** WHAT TO DO **
How many lines in the material below contain the word "orange"? Reply with the number alone.

++++ RECORDS SUPPLIED ++++

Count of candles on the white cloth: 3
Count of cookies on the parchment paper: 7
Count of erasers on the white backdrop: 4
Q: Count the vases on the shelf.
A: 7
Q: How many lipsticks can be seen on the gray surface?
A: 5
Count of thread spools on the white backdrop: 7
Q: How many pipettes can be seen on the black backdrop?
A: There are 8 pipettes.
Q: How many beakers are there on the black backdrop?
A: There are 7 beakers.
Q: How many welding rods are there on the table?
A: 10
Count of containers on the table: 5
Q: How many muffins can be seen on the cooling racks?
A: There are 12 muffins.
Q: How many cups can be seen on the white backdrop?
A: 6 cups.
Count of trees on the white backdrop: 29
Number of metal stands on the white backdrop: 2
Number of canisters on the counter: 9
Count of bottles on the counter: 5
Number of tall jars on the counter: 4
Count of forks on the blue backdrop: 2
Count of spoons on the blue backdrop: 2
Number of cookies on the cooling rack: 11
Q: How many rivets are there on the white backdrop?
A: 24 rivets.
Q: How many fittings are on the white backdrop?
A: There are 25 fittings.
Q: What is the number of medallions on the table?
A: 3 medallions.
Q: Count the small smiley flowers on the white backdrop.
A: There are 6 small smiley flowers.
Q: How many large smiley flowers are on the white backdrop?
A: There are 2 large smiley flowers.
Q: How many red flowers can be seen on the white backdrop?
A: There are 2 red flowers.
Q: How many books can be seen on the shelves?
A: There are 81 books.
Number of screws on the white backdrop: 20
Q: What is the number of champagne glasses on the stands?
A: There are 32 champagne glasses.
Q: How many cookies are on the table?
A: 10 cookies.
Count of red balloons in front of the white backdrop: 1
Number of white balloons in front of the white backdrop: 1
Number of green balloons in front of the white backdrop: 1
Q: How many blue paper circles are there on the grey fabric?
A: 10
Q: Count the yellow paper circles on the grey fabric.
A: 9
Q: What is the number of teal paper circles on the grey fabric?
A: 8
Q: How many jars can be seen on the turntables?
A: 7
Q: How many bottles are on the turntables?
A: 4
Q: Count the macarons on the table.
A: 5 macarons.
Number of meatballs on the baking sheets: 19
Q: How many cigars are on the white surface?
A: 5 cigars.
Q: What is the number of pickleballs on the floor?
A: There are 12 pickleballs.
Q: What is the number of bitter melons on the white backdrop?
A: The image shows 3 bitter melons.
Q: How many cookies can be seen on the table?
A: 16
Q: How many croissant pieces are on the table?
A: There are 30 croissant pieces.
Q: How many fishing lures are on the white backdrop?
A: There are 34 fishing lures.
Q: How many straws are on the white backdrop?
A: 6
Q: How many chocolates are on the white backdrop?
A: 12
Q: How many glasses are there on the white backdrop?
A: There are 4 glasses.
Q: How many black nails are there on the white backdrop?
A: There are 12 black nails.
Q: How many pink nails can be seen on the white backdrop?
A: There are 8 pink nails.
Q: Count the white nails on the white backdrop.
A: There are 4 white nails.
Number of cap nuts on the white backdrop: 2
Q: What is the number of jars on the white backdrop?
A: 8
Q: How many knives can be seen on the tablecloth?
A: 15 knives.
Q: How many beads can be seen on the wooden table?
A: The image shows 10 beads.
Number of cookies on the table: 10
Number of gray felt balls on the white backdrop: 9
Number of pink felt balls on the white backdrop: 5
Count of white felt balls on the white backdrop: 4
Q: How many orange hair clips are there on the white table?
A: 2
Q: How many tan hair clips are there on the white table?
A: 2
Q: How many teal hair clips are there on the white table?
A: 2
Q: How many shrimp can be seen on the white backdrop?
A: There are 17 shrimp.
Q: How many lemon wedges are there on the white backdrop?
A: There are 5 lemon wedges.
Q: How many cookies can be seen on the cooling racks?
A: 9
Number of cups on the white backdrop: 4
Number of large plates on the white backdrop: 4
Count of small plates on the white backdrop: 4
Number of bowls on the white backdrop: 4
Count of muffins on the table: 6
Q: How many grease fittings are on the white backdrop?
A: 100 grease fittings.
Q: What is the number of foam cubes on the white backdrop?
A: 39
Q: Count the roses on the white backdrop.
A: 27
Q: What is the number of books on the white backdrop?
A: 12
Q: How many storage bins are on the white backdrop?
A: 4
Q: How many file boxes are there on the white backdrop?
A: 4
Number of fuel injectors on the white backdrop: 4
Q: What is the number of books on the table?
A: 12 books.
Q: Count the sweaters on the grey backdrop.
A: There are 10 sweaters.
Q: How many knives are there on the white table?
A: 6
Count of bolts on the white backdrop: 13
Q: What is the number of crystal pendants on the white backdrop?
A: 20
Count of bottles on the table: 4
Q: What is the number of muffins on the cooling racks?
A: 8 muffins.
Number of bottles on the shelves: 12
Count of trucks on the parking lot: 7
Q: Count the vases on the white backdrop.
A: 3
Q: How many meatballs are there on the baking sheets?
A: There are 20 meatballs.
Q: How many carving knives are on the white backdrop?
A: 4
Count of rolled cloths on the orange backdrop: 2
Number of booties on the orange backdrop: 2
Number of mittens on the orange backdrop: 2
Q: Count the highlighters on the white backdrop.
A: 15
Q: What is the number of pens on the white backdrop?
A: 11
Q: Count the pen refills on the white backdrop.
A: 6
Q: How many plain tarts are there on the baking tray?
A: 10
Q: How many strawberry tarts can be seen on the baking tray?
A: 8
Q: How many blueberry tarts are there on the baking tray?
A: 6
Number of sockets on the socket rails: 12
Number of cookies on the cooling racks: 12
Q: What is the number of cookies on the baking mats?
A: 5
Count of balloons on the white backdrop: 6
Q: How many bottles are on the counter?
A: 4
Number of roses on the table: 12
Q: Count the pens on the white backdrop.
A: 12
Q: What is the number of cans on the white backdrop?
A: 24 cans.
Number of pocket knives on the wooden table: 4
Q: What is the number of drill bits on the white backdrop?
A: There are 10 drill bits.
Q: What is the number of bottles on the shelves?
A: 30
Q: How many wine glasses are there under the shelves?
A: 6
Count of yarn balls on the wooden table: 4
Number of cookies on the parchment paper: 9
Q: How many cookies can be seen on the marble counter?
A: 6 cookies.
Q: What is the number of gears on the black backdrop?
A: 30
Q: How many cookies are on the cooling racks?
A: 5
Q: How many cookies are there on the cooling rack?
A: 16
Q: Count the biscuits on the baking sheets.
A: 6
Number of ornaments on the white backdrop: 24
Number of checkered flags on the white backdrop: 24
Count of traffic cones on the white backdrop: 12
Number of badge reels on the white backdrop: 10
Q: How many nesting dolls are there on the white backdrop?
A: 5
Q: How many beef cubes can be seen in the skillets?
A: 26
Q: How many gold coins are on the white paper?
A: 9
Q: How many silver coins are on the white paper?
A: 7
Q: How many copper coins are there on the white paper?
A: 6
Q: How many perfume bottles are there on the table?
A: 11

++++

** RESPONSE TO THIS TASK **
4